What is required
Check each line of the data below for the string "Storage", then state how many have it and nothing else.

Information shown
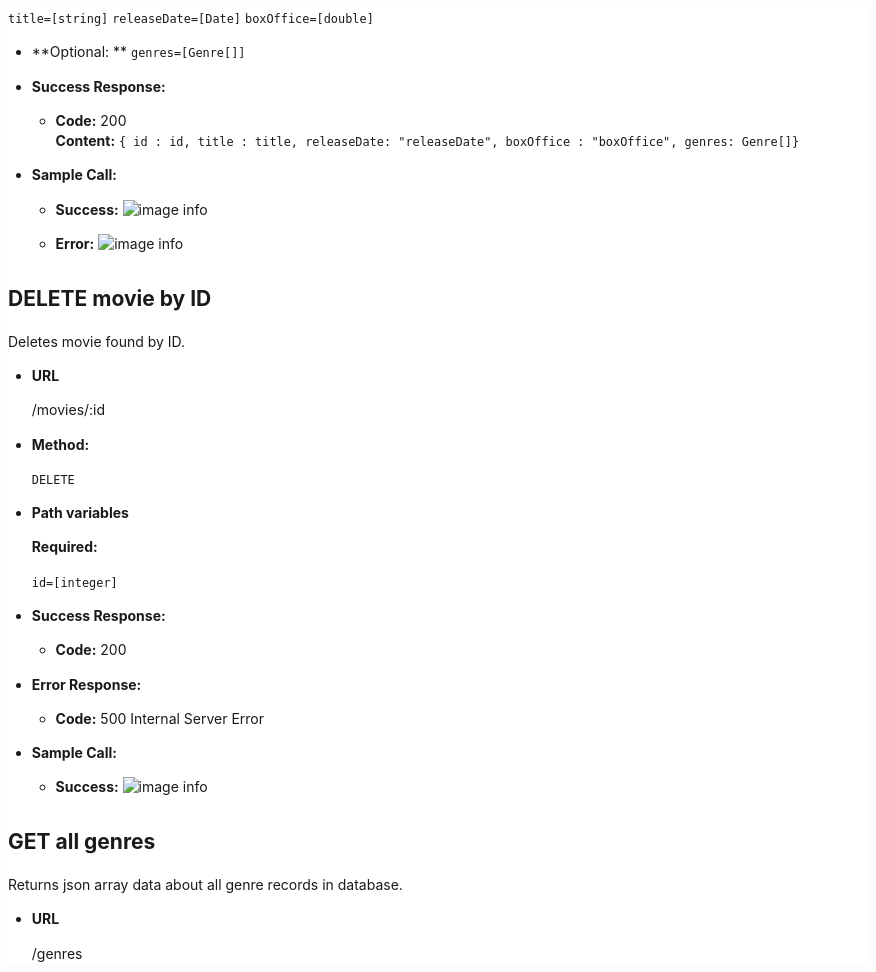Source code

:   `title=[string]`
   `releaseDate=[Date]`
   `boxOffice=[double]`

  * **Optional: **
     `genres=[Genre[]]`

* **Success Response:**

  * **Code:** 200 <br />
    **Content:** `{ id : id, title : title, releaseDate: "releaseDate", boxOffice : "boxOffice", genres: Genre[]}`
 
    
* **Sample Call:**
  * **Success:**
  ![image info](WatchlistPostman/putMovieSuccess.png)
  
  * **Error:**
  ![image info](WatchlistPostman/putMovieFail.png)
  
 **DELETE movie by ID**
----
  Deletes movie found by ID.

* **URL**

  /movies/:id

* **Method:**

  `DELETE`
  
*  **Path variables**

   **Required:**
 
   `id=[integer]`

* **Success Response:**

  * **Code:** 200 <br />
 
* **Error Response:**

  * **Code:** 500 Internal Server Error <br />
    
* **Sample Call:**
  * **Success:**
  ![image info](WatchlistPostman/deleteMovieSuccess.png)
  
**GET all genres**
----
  Returns json array data about all genre records in database.

* **URL**

  /genres
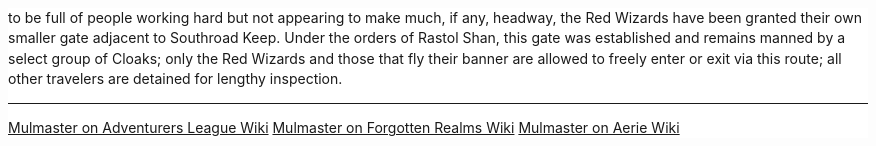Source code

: to be full of people working hard but not appearing to make much, if any, headway, the Red Wizards have been granted their own smaller gate adjacent to Southroad Keep. Under the orders of Rastol Shan, this gate was established and remains manned by a select group of Cloaks; only the Red Wizards and those that fly their banner are allowed to freely enter or exit via this route; all other travelers are detained for lengthy inspection.

* * *

[Mulmaster on Adventurers League Wiki](https://adventurersleague.wikia.com/wiki/Mulmaster) [Mulmaster on Forgotten Realms Wiki](https://forgottenrealms.wikia.com/wiki/Mulmaster) [Mulmaster on Aerie Wiki](http://wiki.aerie.ru/wiki/%D0%9C%D1%83%D0%BB%D0%BC%D0%B0%D1%81%D1%82%D0%B5%D1%80)
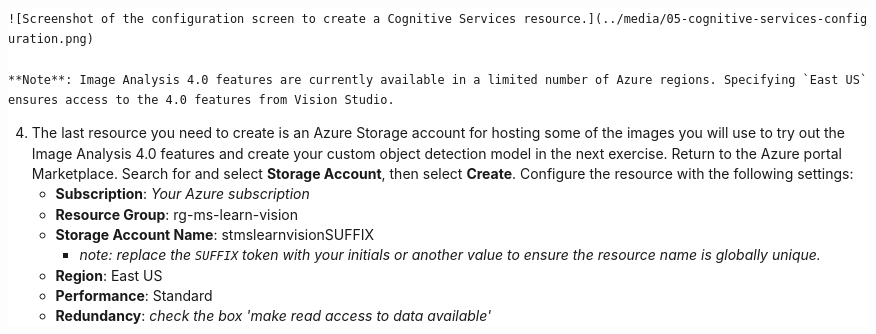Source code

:     ![Screenshot of the configuration screen to create a Cognitive Services resource.](../media/05-cognitive-services-configuration.png)

    **Note**: Image Analysis 4.0 features are currently available in a limited number of Azure regions. Specifying `East US` ensures access to the 4.0 features from Vision Studio.

4. The last resource you need to create is an Azure Storage account for hosting some of the images you will use to try out the Image Analysis 4.0 features and create your custom object detection model in the next exercise. Return to the Azure portal Marketplace. Search for and select **Storage Account**, then select **Create**. 
Configure the resource with the following settings:
    - **Subscription**: *Your Azure subscription*
    - **Resource Group**: rg-ms-learn-vision
    - **Storage Account Name**: stmslearnvisionSUFFIX 
        - *note: replace the `SUFFIX` token with your initials or another value to ensure the resource name is globally unique.*
    - **Region**: East US
    - **Performance**: Standard
    - **Redundancy**: *check the box 'make read access to data available'*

Answer space
2